◆ **What the task requires**: Skip the pictures and repeat each line of the data exactly.

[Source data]
►

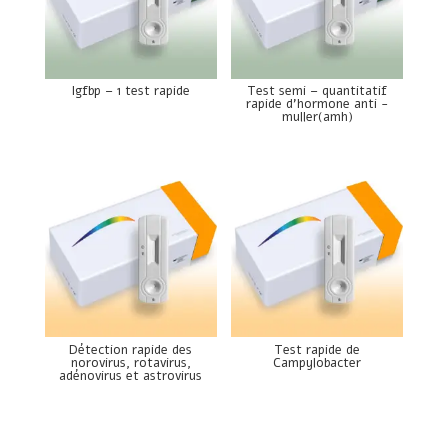
Igfbp – 1 test rapide
Test semi – quantitatif
rapide d’hormone anti -
muller(amh)
Détection rapide des
Test rapide de
norovirus, rotavirus,
Campylobacter
adénovirus et astrovirus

◄

◆ **Solution for this task**:
Igfbp – 1 test rapide
Test semi – quantitatif
rapide d’hormone anti -
muller(amh)
Détection rapide des
Test rapide de
norovirus, rotavirus,
Campylobacter
adénovirus et astrovirus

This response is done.